Work task: Only lines with the string "seus" should be returned from the data below.

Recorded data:

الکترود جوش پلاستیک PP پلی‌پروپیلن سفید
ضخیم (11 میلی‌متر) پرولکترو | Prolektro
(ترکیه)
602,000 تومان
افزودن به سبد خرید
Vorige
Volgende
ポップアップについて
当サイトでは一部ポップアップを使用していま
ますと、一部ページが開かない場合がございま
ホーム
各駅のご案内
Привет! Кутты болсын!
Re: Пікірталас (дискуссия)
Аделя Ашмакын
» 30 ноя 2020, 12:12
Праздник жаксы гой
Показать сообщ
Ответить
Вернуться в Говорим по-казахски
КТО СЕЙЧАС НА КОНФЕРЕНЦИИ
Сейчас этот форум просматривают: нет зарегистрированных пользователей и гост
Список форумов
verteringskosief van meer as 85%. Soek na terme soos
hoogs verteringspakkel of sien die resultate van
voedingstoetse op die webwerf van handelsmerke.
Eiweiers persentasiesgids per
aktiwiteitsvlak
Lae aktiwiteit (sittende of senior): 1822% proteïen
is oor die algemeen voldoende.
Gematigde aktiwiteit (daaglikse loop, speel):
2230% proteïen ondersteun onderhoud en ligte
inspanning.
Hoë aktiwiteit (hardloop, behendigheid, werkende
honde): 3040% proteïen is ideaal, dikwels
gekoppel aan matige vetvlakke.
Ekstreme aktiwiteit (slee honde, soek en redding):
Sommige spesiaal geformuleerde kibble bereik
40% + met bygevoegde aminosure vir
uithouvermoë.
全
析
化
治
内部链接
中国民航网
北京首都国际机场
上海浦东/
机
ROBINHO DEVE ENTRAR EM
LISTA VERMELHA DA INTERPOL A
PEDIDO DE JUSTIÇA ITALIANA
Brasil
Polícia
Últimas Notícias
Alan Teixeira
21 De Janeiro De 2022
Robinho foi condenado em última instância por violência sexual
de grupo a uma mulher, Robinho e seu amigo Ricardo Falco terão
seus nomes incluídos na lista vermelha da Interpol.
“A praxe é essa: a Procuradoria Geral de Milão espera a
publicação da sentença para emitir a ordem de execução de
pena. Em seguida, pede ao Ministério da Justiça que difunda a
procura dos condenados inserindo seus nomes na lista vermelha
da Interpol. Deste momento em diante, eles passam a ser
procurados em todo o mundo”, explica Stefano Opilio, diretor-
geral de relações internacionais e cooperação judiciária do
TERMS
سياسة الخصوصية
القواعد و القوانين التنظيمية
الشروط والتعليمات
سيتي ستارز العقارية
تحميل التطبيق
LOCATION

Answer for the task:
seus nomes incluídos na lista vermelha da Interpol.
procura dos condenados inserindo seus nomes na lista vermelha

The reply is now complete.